It would be nice if the Gloucester Police Department and other city officials didn’t see any need to bring on a second dog and K9 unit to step up the fight against the city’s drug trade.
The reality, however, is that there is such a need. And city residents owe a measure of thanks to interim police Chief Mike Lane and Patrolman Chris Genovese, who first proposed the project, for first bringing Mako and now a second dog named Trident onto the force.
Both Trident and Mako, who’s already on the job as a search dog with partner Genovese, are still undergoing training for their drug duty. But the justification for their coming on board is hard to dispute.
For one thing, the dogs can find things detectives can’t, note Genovese and Trident’s partner Patrolman Jerry Ciolino. Also, if police have reason to suspect the driver of a car they’ve stopped has used drugs or is carrying them, the dog, by walking around the car, can sniff out the presence of drugs inside, and that extends probable cause for searching the vehicle, Genovese said.
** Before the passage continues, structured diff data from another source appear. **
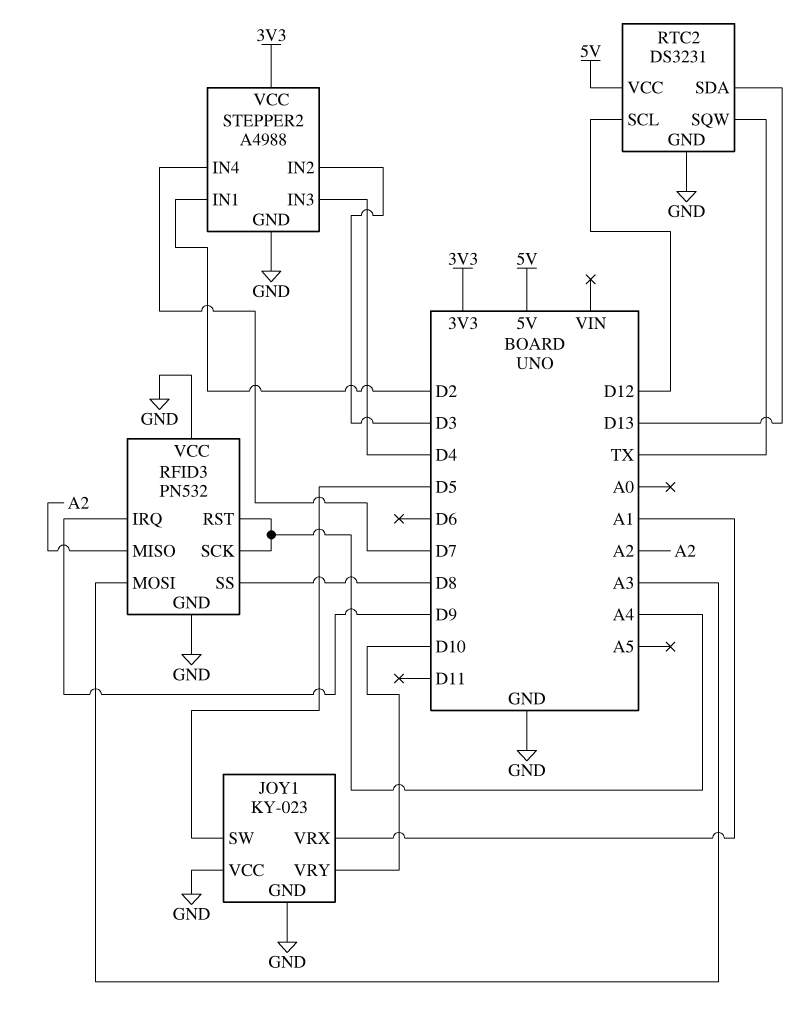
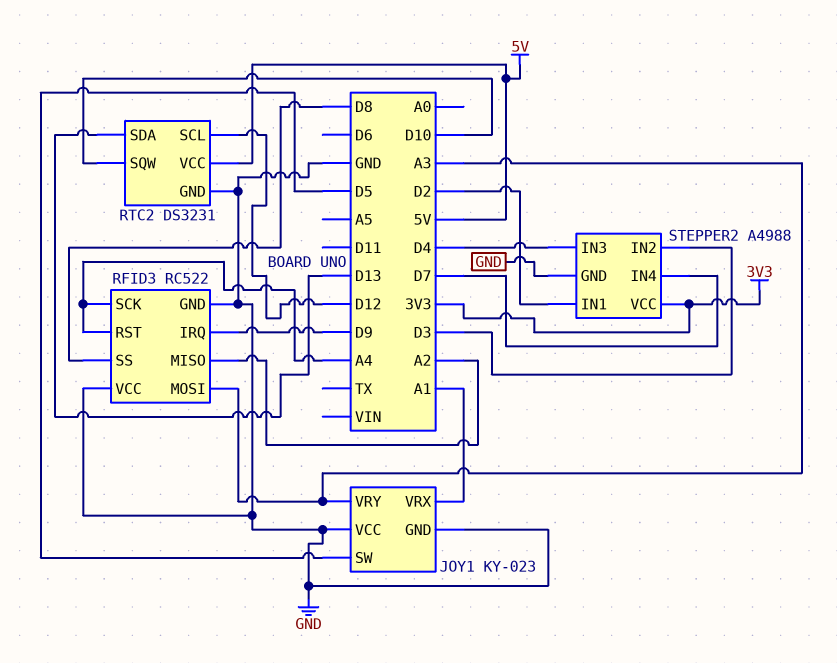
JOY1 pin VRY: D10 -> A3
RFID3: PN532 -> RC522
RTC2 pin SQW: TX -> D10

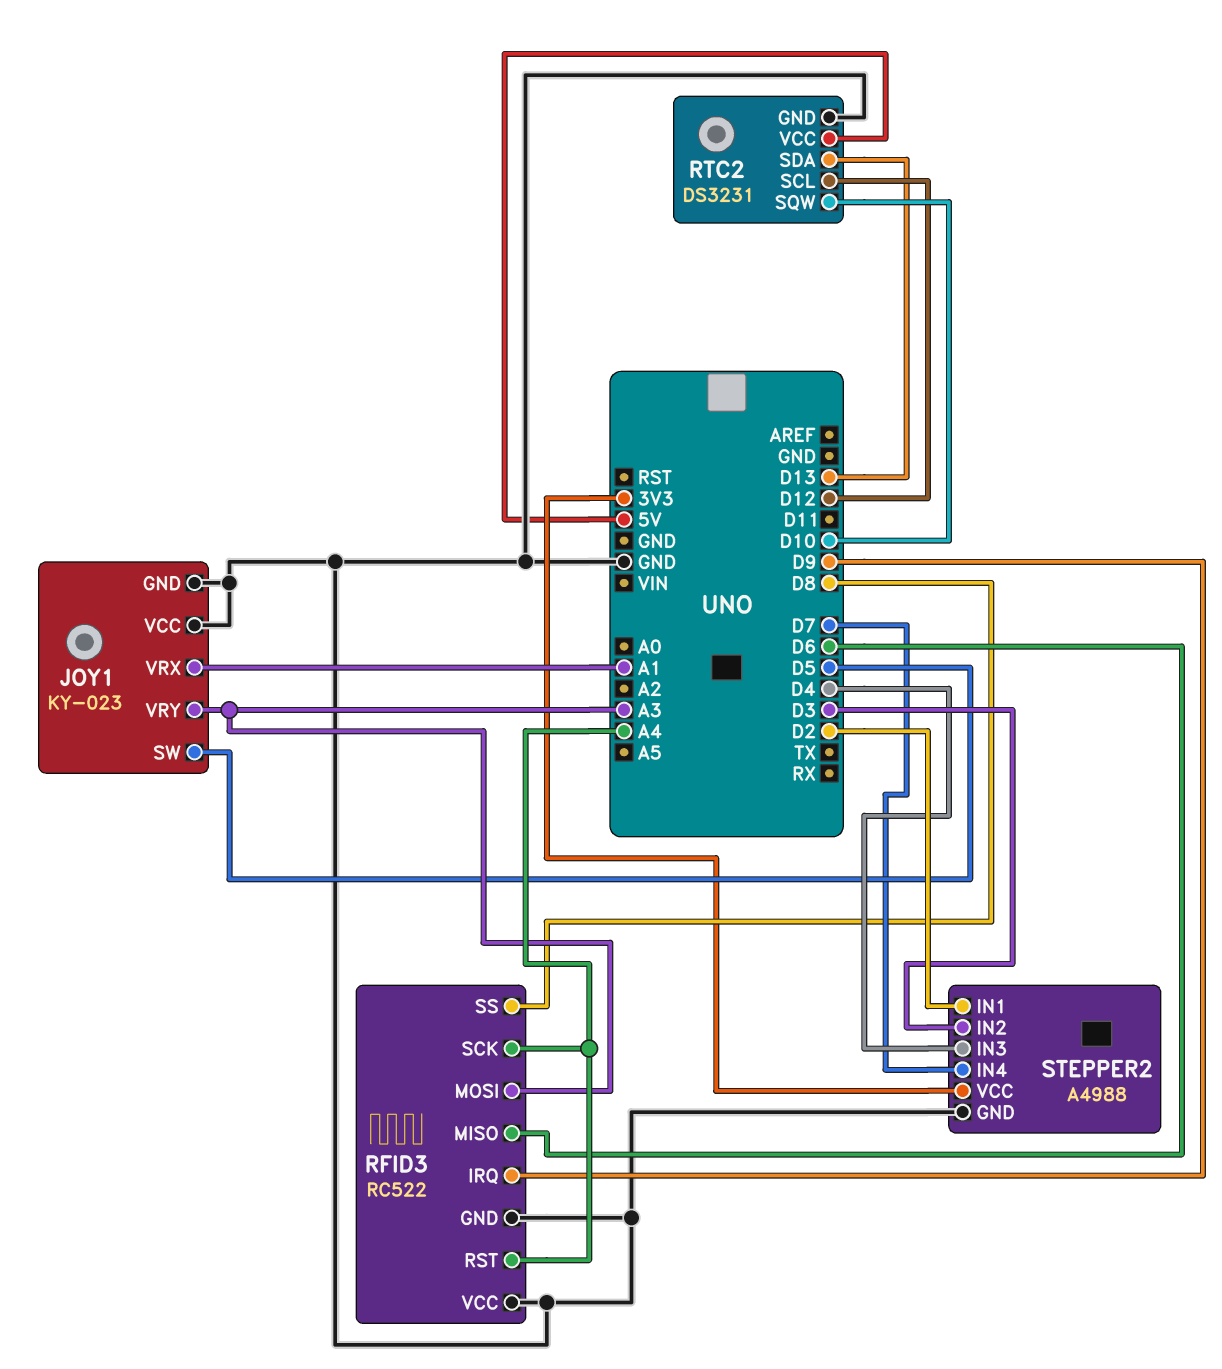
RFID3 pin MISO: A2 -> D6

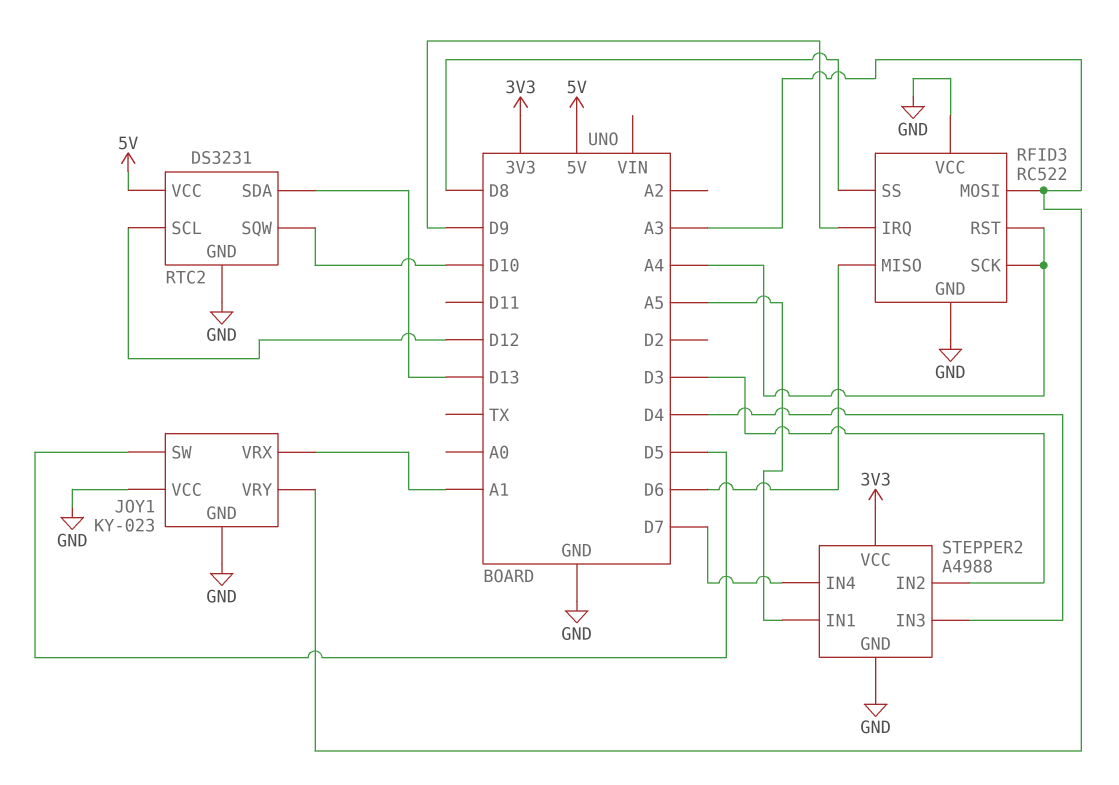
STEPPER2 pin IN1: D2 -> A5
As to cost, each K9 unit is pegged at more than $12,000, Lane said — including the $6,200 cost of the dog along with equipment and supplies. Yet the bulk of all spending for this project is coming from money that the city has reeled in through drug seizures and forfeitures; the department participates in the federal Drug Enforcement Agency’s task force, so the city gets a share of whatever the task force brings in.
That means that the money the department has reeled in through drug busts is going right back into the local drug war. That’s a very good and efficient use of money that, for once, doesn’t have to come out of taxpayers’ pocketbooks.
The Gloucester Police Department — under Lane and chief detective Lt. Kathy Auld, and in conjunction with groups such as the Healthy Gloucester Collaborative — has seemingly made strides in the local drug fight. But it is indeed a battle that can use, well, eight more legs on the streets, ready to track down drugs and dealers in a way that the officers themselves cannot.
To that end, we welcome Trident, Mako, and the commitment of Genovese and Ciolino to this important duty. This is a fight that Gloucester and its residents cannot afford to lose.